A aldeia de Tapera do Paraguaçu, onde Itamar Vieira Júnior situa a acção do seu mais recente livro, “Salvar o Fogo” (Dom Quixote, 2023), é fictícia mas pode ser encontrada em vários recantos do mundo, quando o poder de uma classe dominante se mantém através da condenação à penúria dos dominados, despojados até das suas memórias e saberes ancestrais. Porém, mesmo nestas condições, há quem preserve em si uma centelha preciosa, capaz de inflamar a alma e avivar o desejo de justiça.
Em Tapera do Paraguaçu, conhecemos o pequeno Moisés, o seu pai viúvo e uma irmã mais velha, Luzia, que ficou a cuidar dos dois enquanto os outros irmãos partiam em busca de uma vida melhor. A comunidade a que pertencem tem origens afro-indígenas e vive à beira da miséria, praticando uma agricultura de subsistência – complementada pela recolha de marisco do rio Paraguaçu – em terras que os monges de um mosteiro edificado no século XVII consideram suas e pelas quais cobram um imposto, ao mesmo tempo que controlam o acesso à educação e ditam as regras da vida na região.
Moisés tem a oportunidade de estudar na escola da Igreja – criando gosto por leituras e descobertas – graças a Luzia, uma personagem memorável que marca todo este romance, do início ao fim. Detentora de uma sensibilidade especial que aprendeu a esconder, deformada pela corcunda que lhe cresceu nas costas, e julgada sem compaixão por eventos que ninguém soube explicar, sofre a hostilidade de uma populaça que lhe atribui poderes sobrenaturais, mas encontra alguma protecção no desempenho da função de “lavadeira dos padres”, que também lhe permite interceder para que Moisés receba uma educação capaz de lhe abrir portas para um futuro melhor. Porém, este sofre uma experiência traumática com o abade, e a descrença da irmã na sua palavra, aliada ao mal-estar com um pai que nunca aprovou os seus estudos, levam-no a fugir para a cidade. Só se reencontrarão muitos anos depois, quando uma tragédia reúne parte dos familiares dispersos, em circunstâncias que propiciam reconciliações e a revelação de segredos. Por essa altura, na Tapera, a Igreja perdeu poder, mas outras forças estão prontas para triunfar em batalhas desiguais contra os despossuídos.

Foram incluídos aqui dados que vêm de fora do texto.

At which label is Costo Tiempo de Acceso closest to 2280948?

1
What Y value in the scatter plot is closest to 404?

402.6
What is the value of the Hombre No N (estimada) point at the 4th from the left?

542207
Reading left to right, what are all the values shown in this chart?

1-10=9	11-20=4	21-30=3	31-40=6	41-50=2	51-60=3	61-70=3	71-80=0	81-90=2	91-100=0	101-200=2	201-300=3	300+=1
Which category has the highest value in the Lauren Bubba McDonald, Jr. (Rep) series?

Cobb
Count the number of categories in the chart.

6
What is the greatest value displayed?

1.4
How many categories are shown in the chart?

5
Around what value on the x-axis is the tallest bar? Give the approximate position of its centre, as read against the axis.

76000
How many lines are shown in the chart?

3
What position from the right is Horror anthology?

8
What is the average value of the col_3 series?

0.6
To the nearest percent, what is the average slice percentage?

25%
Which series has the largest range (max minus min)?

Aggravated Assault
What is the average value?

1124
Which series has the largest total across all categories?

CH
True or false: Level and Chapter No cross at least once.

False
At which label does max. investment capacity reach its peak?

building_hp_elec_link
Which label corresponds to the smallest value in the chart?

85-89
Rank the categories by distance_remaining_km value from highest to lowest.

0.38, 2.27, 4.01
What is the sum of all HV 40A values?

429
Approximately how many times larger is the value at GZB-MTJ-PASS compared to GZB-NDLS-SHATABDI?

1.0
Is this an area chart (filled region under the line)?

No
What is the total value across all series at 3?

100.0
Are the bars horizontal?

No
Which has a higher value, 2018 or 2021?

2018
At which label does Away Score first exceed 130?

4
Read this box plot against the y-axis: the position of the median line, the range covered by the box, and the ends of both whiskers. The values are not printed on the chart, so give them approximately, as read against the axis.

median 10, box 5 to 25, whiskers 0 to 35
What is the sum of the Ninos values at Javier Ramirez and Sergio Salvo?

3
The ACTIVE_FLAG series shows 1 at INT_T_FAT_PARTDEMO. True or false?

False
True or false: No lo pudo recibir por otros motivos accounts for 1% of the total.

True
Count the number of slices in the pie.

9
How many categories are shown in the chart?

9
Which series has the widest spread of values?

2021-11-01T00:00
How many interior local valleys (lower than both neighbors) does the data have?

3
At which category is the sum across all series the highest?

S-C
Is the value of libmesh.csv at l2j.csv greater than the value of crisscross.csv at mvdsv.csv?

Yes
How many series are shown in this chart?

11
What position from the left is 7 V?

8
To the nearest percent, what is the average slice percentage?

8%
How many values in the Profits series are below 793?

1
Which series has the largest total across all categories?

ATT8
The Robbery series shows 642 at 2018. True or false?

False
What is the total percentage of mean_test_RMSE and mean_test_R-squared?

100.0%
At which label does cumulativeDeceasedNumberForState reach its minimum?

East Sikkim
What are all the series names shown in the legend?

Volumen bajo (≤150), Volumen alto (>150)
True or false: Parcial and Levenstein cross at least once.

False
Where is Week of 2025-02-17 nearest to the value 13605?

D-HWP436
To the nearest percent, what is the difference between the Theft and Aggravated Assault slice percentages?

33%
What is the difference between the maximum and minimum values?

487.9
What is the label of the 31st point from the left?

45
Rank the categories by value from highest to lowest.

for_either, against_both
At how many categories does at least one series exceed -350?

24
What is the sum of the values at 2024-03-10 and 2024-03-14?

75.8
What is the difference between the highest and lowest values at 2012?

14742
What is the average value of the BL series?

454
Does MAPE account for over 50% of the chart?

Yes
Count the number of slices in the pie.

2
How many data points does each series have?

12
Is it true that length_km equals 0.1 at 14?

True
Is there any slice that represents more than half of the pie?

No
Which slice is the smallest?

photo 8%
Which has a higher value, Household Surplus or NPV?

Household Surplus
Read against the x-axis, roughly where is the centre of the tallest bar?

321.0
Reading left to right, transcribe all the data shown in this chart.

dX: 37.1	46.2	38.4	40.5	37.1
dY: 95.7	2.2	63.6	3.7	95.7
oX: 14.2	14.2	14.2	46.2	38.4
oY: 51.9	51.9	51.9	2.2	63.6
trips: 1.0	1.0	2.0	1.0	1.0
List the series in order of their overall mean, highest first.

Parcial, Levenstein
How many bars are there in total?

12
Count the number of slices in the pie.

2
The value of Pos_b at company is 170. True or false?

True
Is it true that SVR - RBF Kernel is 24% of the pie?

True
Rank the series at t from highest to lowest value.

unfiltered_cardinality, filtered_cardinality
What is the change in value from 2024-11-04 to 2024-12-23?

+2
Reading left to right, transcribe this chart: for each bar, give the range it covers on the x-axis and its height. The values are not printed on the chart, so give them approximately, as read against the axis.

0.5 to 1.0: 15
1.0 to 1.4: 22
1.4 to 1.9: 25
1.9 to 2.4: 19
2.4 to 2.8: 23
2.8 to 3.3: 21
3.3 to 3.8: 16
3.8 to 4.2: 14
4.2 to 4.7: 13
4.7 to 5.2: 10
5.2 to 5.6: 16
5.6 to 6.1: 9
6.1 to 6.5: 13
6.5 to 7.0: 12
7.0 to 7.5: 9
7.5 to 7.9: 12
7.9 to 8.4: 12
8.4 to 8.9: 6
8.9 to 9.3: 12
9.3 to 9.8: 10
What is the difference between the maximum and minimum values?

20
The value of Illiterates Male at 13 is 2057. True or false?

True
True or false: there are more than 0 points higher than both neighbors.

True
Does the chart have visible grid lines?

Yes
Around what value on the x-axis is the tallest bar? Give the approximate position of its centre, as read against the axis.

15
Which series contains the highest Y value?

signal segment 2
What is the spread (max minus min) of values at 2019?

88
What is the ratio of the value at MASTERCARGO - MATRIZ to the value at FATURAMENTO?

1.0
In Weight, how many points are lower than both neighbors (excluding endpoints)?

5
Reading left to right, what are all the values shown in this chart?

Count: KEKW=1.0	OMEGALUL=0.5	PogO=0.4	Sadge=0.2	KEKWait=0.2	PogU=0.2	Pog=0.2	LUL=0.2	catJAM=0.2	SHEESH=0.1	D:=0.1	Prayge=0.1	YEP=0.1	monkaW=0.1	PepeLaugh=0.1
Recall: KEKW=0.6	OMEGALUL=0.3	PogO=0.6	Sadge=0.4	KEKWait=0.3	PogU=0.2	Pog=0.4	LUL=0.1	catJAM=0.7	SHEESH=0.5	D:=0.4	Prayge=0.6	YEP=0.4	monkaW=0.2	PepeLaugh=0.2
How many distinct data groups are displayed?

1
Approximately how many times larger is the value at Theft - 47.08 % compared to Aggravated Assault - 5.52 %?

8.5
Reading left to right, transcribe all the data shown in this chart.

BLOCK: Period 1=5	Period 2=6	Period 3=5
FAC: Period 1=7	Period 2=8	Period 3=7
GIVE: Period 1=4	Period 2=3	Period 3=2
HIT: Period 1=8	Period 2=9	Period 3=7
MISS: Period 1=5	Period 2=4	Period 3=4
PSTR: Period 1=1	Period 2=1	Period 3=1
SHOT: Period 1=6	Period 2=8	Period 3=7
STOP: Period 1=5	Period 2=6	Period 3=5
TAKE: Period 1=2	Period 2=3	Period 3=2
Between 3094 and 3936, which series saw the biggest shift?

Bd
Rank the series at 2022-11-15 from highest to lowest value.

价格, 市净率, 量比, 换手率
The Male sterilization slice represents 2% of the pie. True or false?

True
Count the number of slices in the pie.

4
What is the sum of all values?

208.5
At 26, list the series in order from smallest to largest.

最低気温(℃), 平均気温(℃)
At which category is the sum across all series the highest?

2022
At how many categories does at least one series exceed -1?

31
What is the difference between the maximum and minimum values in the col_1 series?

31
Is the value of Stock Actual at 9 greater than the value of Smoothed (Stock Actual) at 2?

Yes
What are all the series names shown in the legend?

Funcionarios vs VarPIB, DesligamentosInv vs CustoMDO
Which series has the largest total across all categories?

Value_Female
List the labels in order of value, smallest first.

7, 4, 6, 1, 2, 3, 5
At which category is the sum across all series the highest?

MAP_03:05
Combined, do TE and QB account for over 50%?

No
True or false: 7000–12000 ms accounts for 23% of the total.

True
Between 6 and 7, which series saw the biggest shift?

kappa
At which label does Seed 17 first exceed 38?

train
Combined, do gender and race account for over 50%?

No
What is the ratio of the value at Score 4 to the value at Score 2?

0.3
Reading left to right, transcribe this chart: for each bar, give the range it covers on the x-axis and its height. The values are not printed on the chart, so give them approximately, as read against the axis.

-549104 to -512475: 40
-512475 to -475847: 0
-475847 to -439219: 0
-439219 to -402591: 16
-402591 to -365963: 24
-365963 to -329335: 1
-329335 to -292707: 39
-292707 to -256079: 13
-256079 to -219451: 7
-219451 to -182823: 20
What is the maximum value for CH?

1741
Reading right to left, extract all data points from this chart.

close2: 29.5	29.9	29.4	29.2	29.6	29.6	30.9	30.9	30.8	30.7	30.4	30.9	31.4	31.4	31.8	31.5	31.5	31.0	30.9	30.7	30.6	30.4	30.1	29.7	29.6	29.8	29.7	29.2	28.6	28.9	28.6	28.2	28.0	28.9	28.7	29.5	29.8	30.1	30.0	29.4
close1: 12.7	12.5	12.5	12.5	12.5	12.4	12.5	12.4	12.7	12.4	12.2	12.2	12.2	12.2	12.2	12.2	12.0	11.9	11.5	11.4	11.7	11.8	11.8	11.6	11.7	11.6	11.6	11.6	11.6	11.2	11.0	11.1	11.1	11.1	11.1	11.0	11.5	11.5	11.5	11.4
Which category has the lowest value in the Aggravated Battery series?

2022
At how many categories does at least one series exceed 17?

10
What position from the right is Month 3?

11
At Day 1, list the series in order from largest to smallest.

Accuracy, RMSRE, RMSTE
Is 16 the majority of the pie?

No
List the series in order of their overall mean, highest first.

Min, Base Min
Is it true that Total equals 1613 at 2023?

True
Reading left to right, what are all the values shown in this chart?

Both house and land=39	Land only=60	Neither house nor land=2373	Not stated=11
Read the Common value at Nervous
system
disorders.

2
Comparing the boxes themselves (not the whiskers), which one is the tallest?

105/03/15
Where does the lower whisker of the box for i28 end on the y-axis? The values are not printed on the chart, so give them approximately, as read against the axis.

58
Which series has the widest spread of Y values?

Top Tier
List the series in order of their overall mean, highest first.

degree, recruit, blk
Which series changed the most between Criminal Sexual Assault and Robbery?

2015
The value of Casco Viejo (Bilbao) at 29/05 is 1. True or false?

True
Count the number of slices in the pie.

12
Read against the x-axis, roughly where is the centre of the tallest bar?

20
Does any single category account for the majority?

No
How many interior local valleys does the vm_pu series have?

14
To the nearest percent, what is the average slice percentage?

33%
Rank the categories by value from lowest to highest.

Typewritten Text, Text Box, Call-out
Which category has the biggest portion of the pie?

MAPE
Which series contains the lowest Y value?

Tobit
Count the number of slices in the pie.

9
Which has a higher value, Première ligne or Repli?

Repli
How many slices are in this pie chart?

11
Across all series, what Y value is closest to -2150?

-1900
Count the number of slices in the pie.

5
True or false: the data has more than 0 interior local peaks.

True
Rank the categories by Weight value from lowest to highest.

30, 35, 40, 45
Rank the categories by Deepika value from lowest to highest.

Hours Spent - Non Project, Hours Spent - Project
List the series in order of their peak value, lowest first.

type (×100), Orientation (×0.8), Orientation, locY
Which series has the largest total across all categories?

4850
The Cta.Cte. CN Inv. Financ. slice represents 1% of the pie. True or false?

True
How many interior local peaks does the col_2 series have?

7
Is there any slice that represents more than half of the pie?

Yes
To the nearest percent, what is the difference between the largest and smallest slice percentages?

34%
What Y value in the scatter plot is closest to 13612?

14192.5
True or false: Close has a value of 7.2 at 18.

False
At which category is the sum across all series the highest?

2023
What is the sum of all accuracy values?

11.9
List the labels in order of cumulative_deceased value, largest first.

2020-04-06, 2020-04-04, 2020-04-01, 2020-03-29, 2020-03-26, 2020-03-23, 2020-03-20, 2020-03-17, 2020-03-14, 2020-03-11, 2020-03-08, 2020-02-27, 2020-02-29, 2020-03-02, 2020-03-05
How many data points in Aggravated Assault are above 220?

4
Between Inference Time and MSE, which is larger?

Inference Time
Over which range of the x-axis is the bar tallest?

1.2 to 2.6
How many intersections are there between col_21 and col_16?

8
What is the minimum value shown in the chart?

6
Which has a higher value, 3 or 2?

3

Recorrendo a personagens entre o sofrimento e a redenção, que surpreendem pela sua capacidade de compreensão do mundo, Itamar Vieira Júnior – vencedor do Prémio Leya 2018 com outro romance, “Torto Arado”–- aborda aqui temas como a destruição colonialista das culturas nativas, o racismo, as desigualdades sócio-económicas e as várias camadas da violência exercida sobre mulheres e crianças numa sociedade patriarcal. A narrativa é estruturada a partir de três vozes, correspondentes a diferentes componentes da saga familiar: primeiro Moisés, em seguida Luzia, e depois uma outra irmã, Mariinha, cujas memórias, além de ajudarem a clarificar o estigma que caiu sobre Luzia, acrescentam à história a perspectiva dos trabalhadores agrícolas sem terra própria, à deriva num mundo “imenso e dividido entre pouca gente”. Mas é com Luzia que o texto termina, deixando-nos com a sua transformação numa mulher disposta a enfrentar o mundo, assumindo o fogo “que é vida e a habita desde sempre”.